Make no mistake, these remain the very telltale signs of theocratic meddling that our founding fathers fought so hard to escape (from the Church of England) and avoid through the careful construction of the Constitution:
“Congress shall make no law respecting an establishment of religion, or prohibiting the free exercise thereof…” – The Establishment Clause (found within the First Amendment to the United States Constitution)
So… what does this small town sheriff have in common with these two American presidents? They all overstepped the intent and spirit of the establishment clause in order to endorse and promote their own religious beliefs from their publicly elected offices. In doing so, they have grossly disrespected the unity prescribed under the country’s original motto, “Out of many, one” – instead, ushering in and welcoming division among local citizens.

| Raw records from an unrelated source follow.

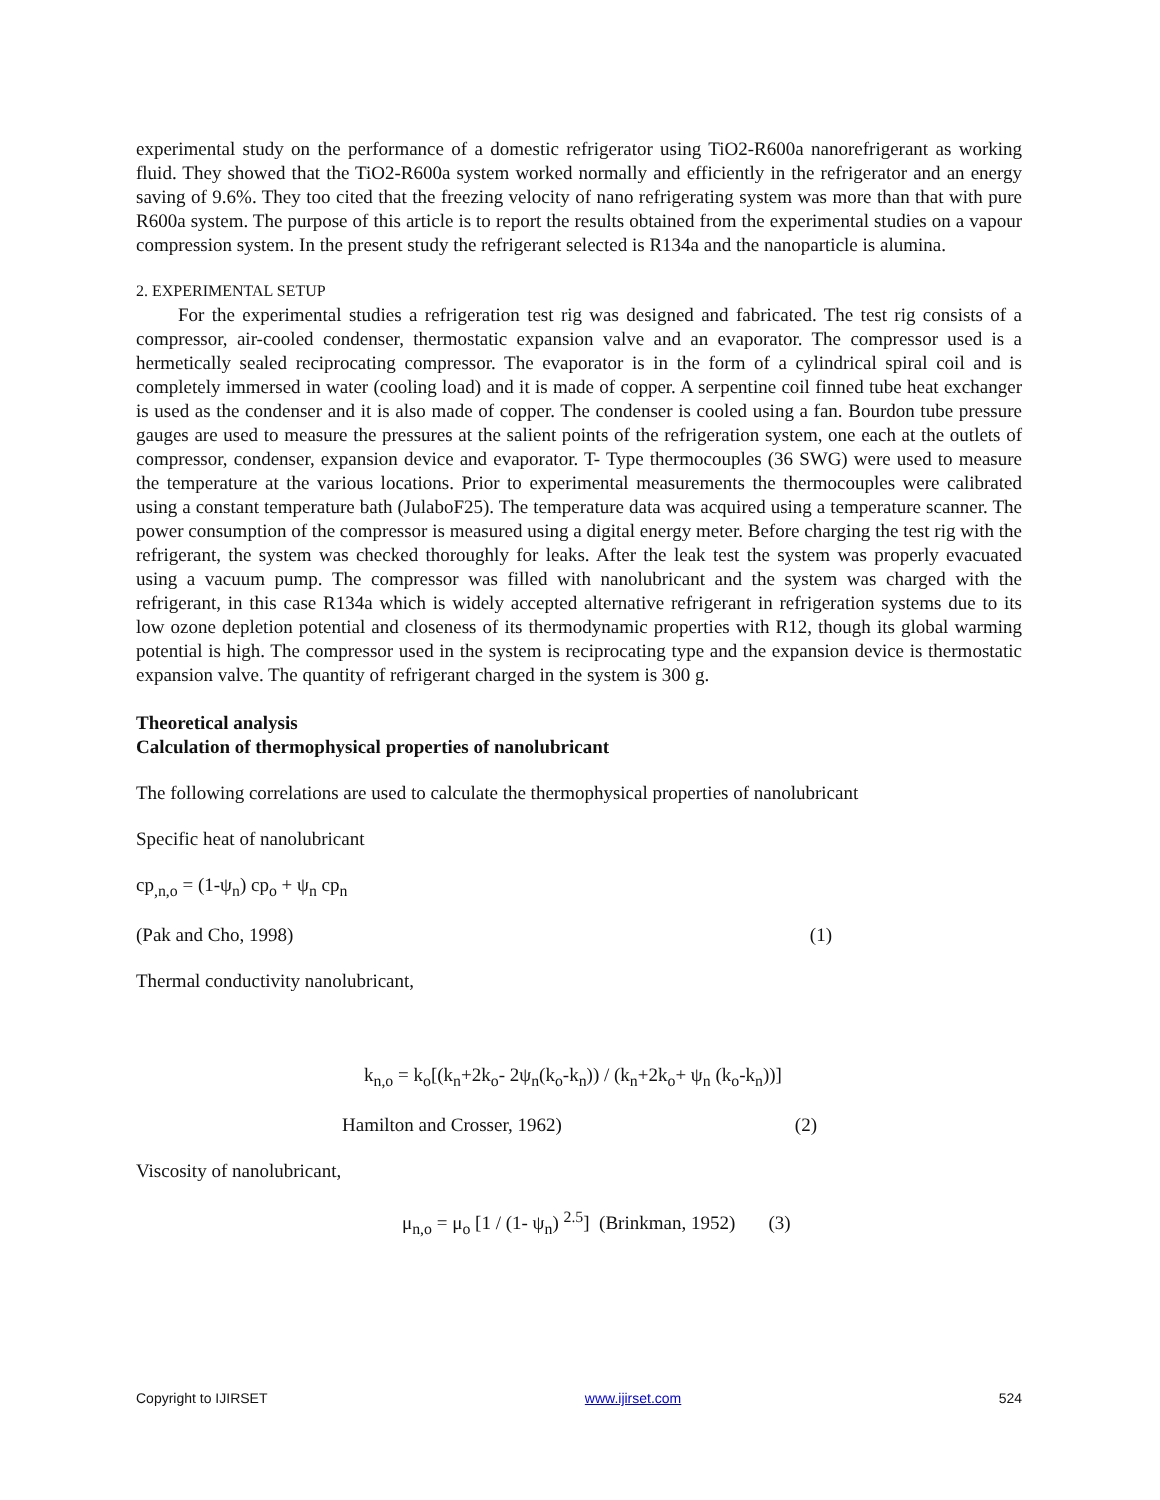experimental study on the performance of a domestic refrigerator using TiO2-R600a nanorefrigerant as working fluid. They showed that the TiO2-R600a system worked normally and efficiently in the refrigerator and an energy saving of 9.6%. They too cited that the freezing velocity of nano refrigerating system was more than that with pure R600a system. The purpose of this article is to report the results obtained from the experimental studies on a vapour compression system. In the present study the refrigerant selected is R134a and the nanoparticle is alumina.
2. EXPERIMENTAL SETUP
For the experimental studies a refrigeration test rig was designed and fabricated. The test rig consists of a compressor, air-cooled condenser, thermostatic expansion valve and an evaporator. The compressor used is a hermetically sealed reciprocating compressor. The evaporator is in the form of a cylindrical spiral coil and is completely immersed in water (cooling load) and it is made of copper. A serpentine coil finned tube heat exchanger is used as the condenser and it is also made of copper. The condenser is cooled using a fan. Bourdon tube pressure gauges are used to measure the pressures at the salient points of the refrigeration system, one each at the outlets of compressor, condenser, expansion device and evaporator. T- Type thermocouples (36 SWG) were used to measure the temperature at the various locations. Prior to experimental measurements the thermocouples were calibrated using a constant temperature bath (JulaboF25). The temperature data was acquired using a temperature scanner. The power consumption of the compressor is measured using a digital energy meter. Before charging the test rig with the refrigerant, the system was checked thoroughly for leaks. After the leak test the system was properly evacuated using a vacuum pump. The compressor was filled with nanolubricant and the system was charged with the refrigerant, in this case R134a which is widely accepted alternative refrigerant in refrigeration systems due to its low ozone depletion potential and closeness of its thermodynamic properties with R12, though its global warming potential is high. The compressor used in the system is reciprocating type and the expansion device is thermostatic expansion valve. The quantity of refrigerant charged in the system is 300 g.
Theoretical analysis
Calculation of thermophysical properties of nanolubricant
The following correlations are used to calculate the thermophysical properties of nanolubricant
Specific heat of nanolubricant
cp<sub>,n,o</sub> = (1-ψ<sub>n</sub>) cp<sub>o</sub> + ψ<sub>n</sub> cp<sub>n</sub>
(Pak and Cho, 1998) (1)
Thermal conductivity nanolubricant,
k<sub>n,o</sub> = k<sub>o</sub>[(k<sub>n</sub>+2k<sub>o</sub>- 2ψ<sub>n</sub>(k<sub>o</sub>-k<sub>n</sub>)) / (k<sub>n</sub>+2k<sub>o</sub>+ ψ<sub>n</sub> (k<sub>o</sub>-k<sub>n</sub>))]
Hamilton and Crosser, 1962) (2)
Viscosity of nanolubricant,
μ<sub>n,o</sub> = μ<sub>o</sub> [1 / (1- ψ<sub>n</sub>) <sup>2.5</sup>] (Brinkman, 1952) (3)
Copyright to IJIRSET www.ijirset.com 524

Don’t believe me? Just read the comment threads on the Sheriff’s post. The Sheriff specifically chose to (re)ignite a religious battle among otherwise unified and peaceful citizens going about their day, keeping their religions to themselves. As an authority figure of the state, the Sheriff is absolutely wrong to use his office to initiate religious debate. Period.

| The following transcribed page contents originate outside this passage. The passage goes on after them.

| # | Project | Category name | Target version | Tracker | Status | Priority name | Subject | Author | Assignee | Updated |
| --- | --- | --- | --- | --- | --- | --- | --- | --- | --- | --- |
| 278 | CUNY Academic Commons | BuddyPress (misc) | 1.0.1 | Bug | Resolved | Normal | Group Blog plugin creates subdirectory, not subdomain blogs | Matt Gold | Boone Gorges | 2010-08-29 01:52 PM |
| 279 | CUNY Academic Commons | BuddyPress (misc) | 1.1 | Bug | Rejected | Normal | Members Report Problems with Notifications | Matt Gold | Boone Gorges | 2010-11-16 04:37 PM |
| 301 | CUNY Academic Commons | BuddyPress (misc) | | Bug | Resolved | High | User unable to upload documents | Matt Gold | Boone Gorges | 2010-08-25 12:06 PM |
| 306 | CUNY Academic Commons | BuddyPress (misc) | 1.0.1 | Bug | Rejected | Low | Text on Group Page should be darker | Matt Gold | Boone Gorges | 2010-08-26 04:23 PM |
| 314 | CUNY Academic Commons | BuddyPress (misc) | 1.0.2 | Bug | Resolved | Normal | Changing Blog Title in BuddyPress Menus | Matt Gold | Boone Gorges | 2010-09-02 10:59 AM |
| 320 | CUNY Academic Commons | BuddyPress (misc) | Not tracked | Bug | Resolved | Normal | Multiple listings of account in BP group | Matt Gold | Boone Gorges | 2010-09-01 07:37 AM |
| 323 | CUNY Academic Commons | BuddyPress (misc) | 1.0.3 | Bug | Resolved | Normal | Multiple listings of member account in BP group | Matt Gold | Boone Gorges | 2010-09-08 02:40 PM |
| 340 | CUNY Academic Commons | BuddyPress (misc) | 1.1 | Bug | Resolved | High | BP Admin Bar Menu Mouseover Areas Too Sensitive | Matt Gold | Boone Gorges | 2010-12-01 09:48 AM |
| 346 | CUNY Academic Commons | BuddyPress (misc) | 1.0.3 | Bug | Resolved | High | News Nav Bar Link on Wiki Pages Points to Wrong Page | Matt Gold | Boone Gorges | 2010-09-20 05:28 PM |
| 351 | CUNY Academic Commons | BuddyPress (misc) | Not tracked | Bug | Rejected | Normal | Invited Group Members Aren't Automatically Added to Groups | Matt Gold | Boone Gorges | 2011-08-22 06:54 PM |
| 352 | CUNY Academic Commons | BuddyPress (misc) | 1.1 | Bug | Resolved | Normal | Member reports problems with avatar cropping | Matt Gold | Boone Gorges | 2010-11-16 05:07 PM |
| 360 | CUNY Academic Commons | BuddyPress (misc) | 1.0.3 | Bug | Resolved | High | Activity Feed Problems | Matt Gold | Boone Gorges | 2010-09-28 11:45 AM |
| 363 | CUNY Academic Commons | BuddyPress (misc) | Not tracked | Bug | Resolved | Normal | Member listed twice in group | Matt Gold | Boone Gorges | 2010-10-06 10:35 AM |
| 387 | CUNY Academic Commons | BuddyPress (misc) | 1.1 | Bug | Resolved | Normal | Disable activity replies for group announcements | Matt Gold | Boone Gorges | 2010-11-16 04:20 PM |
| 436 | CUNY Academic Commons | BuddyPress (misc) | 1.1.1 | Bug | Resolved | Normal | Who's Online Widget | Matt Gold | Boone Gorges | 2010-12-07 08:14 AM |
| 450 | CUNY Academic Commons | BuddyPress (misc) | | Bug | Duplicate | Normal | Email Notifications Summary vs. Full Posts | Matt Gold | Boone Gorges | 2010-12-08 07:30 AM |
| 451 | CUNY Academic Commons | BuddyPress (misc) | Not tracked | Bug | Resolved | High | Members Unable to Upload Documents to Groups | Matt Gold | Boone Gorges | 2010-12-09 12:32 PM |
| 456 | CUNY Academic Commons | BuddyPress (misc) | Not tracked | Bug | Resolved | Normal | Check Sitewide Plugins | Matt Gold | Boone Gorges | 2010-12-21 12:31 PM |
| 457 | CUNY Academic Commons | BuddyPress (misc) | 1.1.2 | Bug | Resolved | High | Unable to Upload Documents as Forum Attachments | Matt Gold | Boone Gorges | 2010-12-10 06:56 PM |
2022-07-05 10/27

So… job well done, Sheriff Rader, a good and faithful servant doing his best to live a Biblical life by bringing division upon the land… Of course, by creating such division, what he is really doing is simply illustrating exactly why “there has been no better time than now” for our country to erase this shamefully divisive religious motto from the public sector all together and revert back to the original celebration of our country’s great melting pot of equal opportunity. Take the motto off the money, off the politician’s lapels, and certainly, most importantly – off of law enforcement vehicles! Once the lawsuits start rolling in, who picks up the bill for this public employee’s actions? I would hope that the county severs any legal backing of a theocratic God Cop and leaves him to pay his own legal fees.

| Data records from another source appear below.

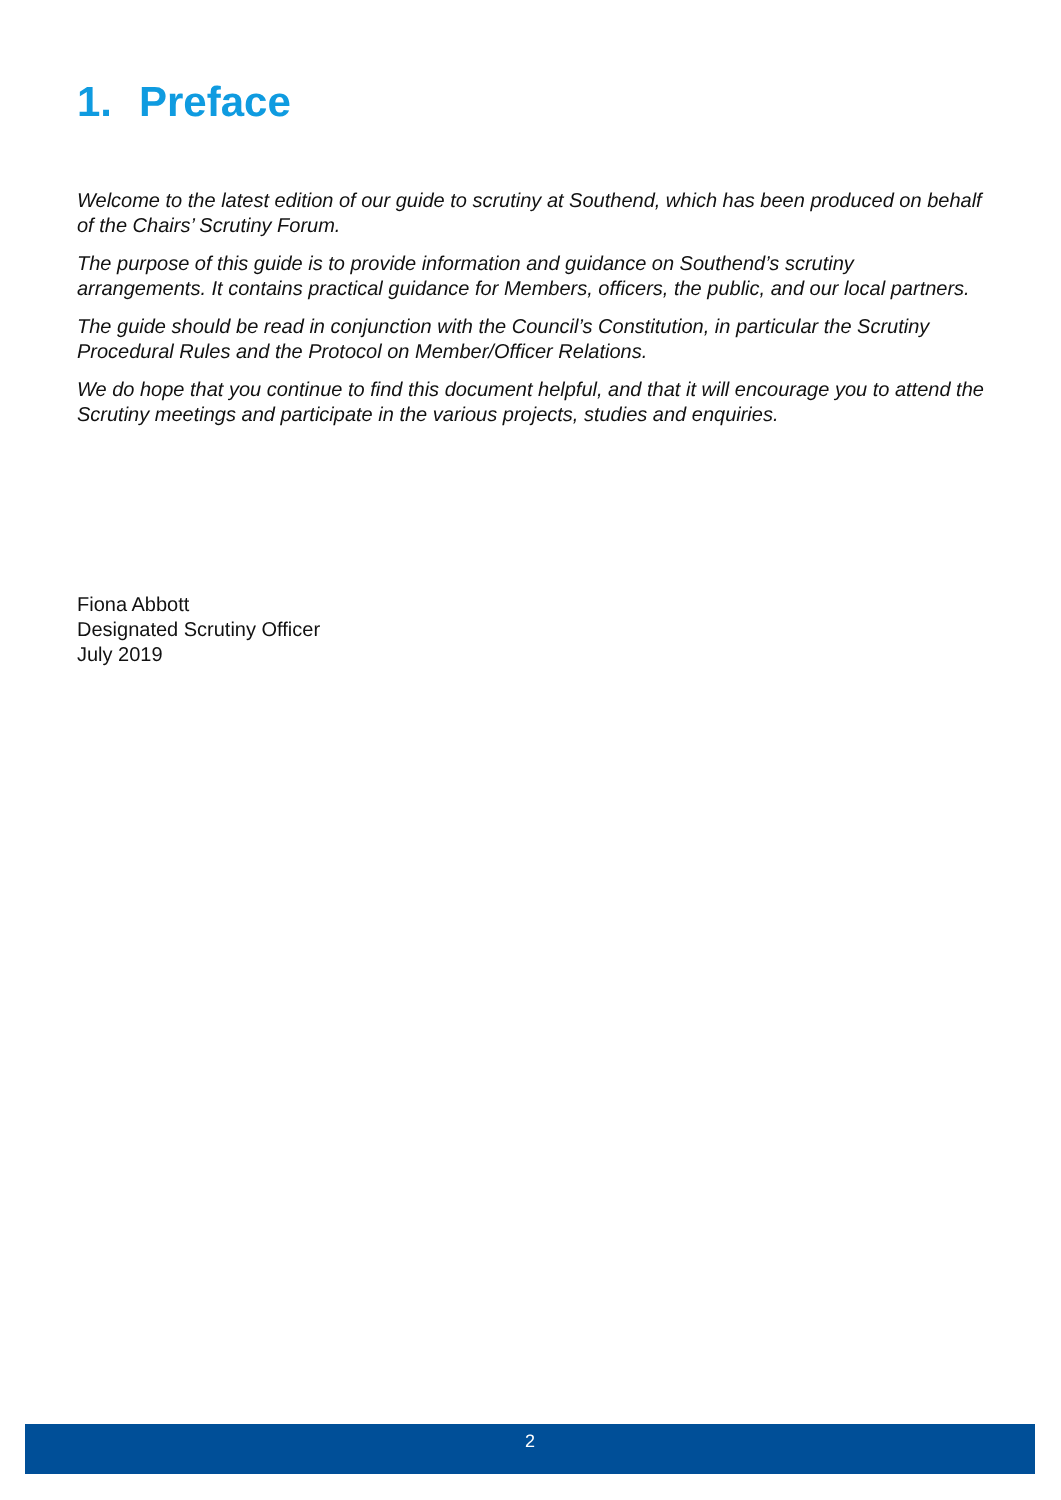1. Preface
Welcome to the latest edition of our guide to scrutiny at Southend, which has been produced on behalf of the Chairs’ Scrutiny Forum.
The purpose of this guide is to provide information and guidance on Southend’s scrutiny arrangements. It contains practical guidance for Members, officers, the public, and our local partners.
The guide should be read in conjunction with the Council’s Constitution, in particular the Scrutiny Procedural Rules and the Protocol on Member/Officer Relations.
We do hope that you continue to find this document helpful, and that it will encourage you to attend the Scrutiny meetings and participate in the various projects, studies and enquiries.
Fiona Abbott
Designated Scrutiny Officer
July 2019
2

SERIOUS QUESTION: If you trust in God so much, why all the weapons and body armor? Heck, why is there a police force at all? Wouldn’t it be more effective to just pray the crime away? (Okay, you caught me, that wasn’t really a “serious” question at all.)
As I drive through Stone County again in a few months, I’ll be sure tape over and hide my horrifying “COEXIST” bumper sticker. Because, how dare any messages of peaceful unity be displayed on Sheriff Rader’s turf? And I certainly won’t invite any Muslim friends to ride with me. But, nah… a religious zealot with a badge and a God-complex would never treat an apostate unfairly, would they?
No, no – I don’t actually have one of those COEXIST bumper stickers on my car. Unlike the Sheriff, I no longer see a need to wear my faith (or lack thereof) like a badge – especially not in the workplace. 😉
E pluribus unum, folks – out of many, one.
– Horus Gilgamesh
P.P.S. – Every time somebody plays the “but, the decals don’t specify which god” card, an angel loses its wings.